*INSTRUCTION*:
Copy the rows below word for word, starting with the line containing "What is the maximum value for Wins (V)?" and ending with the line containing "To the nearest", both included.

*AVAILABLE DATA*:
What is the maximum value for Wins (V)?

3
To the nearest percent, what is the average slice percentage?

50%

--

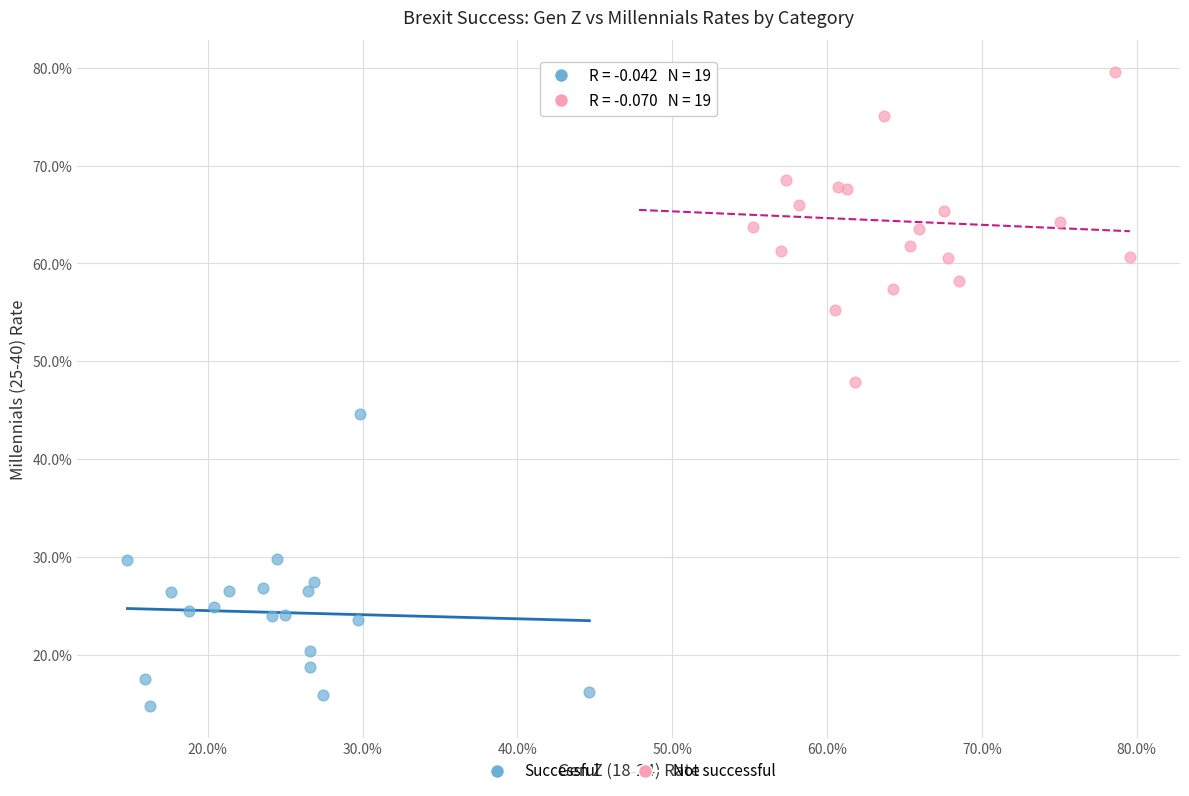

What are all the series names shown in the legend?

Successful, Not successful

*EXERCISE RESPONSE*:
What is the maximum value for Wins (V)?

3
To the nearest percent, what is the average slice percentage?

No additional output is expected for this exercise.